There are the exceptions. Between 5-10% of salmon live to swim another day, especially the Rosiest of them. On Friday, QI was fortunate enough to visit with a big fish who’s already survived one spawning season and fully intends to survive the next, trollers be damned. We speak of QI friend David Rosenberg. We’re fortunate enough to be among those who call him Rosie, which fits his cheery personality, but was ironically earned during his brutal journey on the sell side at Merrill Lynch when he was castigated for predicting housing was in a massive bubble. He was in rare form then. And he’s in rare form today, fighting above his weight as part of the teensiest minority calling for inflation to relent.

His perch in Toronto gives him a unique perspective – he’s in a part of the world where the pandemic still dictates everyday life; the former road warrior hasn’t budged for 15 months and counting. His second vaccine won’t arrive until July. Moreover, he understands supply and demand. To take but one example, Rosie’s got a front row seat to Canadian sawmills pouring money into satisfying demand. Vancouver-based West Fraser, the world’s largest lumber producer, is expanding five of its lumber mills’ capacity and seeing improved shipping times after adding transportation resources. In Rosie’s estimation, supply will rise to meet demand. We’ll take a deeper dive into our visit with him in the upcoming Weekly Quill.

As for the bomb dropped at 8:30 EST Friday morning, evidence of man-made labor shortages was written all over April’s jobs data. The U.S. Chamber of Commerce is calling for an early end to the $300 in extra unemployment benefits given its analysis that revealed one in four recipients is making more to stay sidelined than they earned working. The more companies are harmed by this policy backfire, the greater the pressure on politicians to alleviate this supply constraint.

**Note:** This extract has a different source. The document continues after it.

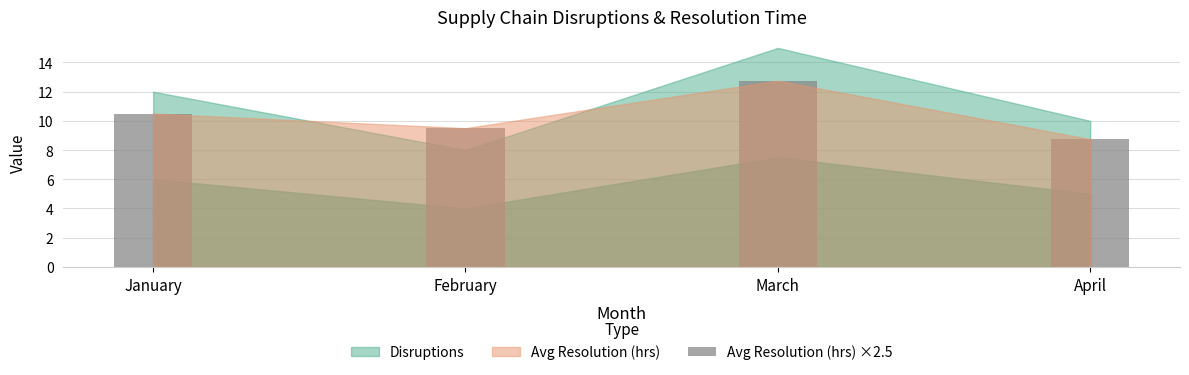

What is the value of the 3rd bar from the left?

12.8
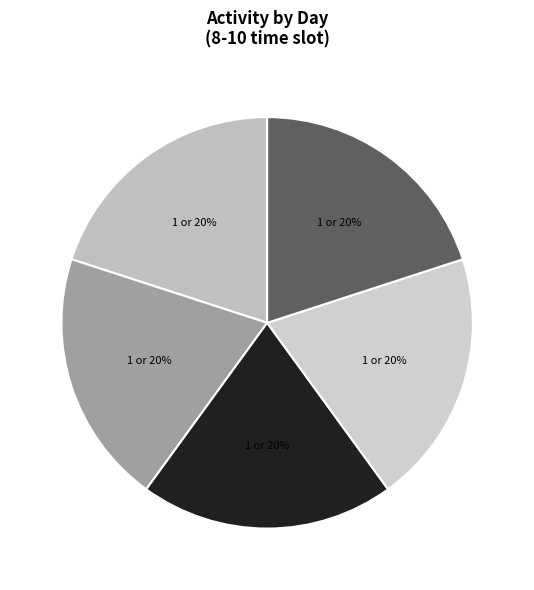

Count the number of slices in the pie.

5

A few posited that seasonals skewed the data. QI amiga and labor market guru Philippa Dunne posited that the opposite was likely given firms are “holding onto workers through months that usually involve heavy layoffs” in a post-pandemic world.

The data reveal employers are also getting more out of their workers than ever, which is on vivid display in the latest productivity data. The 35-hour workweek, a record matching January’s print, only tells half the story given the leading manufacturing workweek was unchanged. The 33.9-hour Services Workweek was so long historically we chose it as the first of four z-scores (deviations from the mean adjusted for volatility) to clock using Friday’s data. The 3.52-read (green line) begs for a bigger scale.

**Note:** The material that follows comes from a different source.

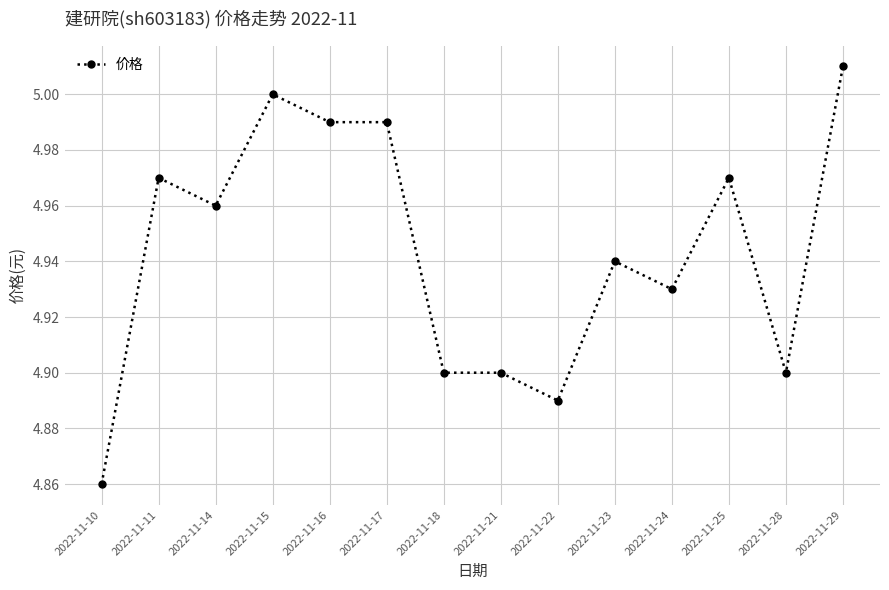

What is the sum of all values?

69.2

Managers in the construction sector also saw enormous gains reflected in the record high 2.91 z-score (red line). Of this giant move, QI’s Dr. Gates asks: “Has a construction worker shortage led to record gains for supervisors? Is that scarcity causing more skilled managers to be brought onto payrolls? Are these managers being hired in prep for more workers? Maybe it’s a vote of confidence for the recovery.” We know housing is hot. But we also know nonresidential construction is not. File this in the “Stay Tuned” folder.

At the other end of the spectrum lies Temporary Employment which, at -111,000, suffered the second largest collapse on record behind the lockdown month of April 2020. To contextualize the -2.05 z-score (yellow line) is lower than that November 2008’s recessionary low point. We know that there was a ton of hiring to satisfy the rush of domestic travelers who, stimmy checks burning a hole through their wallets, swarmed fun spots during Spring Break. Did those jobs vanish after the vacations ended?

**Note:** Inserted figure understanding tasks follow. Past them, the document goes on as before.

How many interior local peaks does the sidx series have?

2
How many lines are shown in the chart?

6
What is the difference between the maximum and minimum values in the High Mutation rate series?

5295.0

And finally, we nod to the labor market’s Bad Breadth. There are only three other months in the past 30 years that have seen a decline as deep as that of last month’s, when the 12-month diffusion index fell to 60.1% from 75.7%. Of the four depicted in today’s quad of charts, this -2.1 z-score (blue line) raises the biggest red flag given moves of this magnitude tend to signal peak growth. If March did mark the peak, that means April was on the other side. While neither of the last two months does a trend make, if that’s the case, the swim from here on out will be upstream.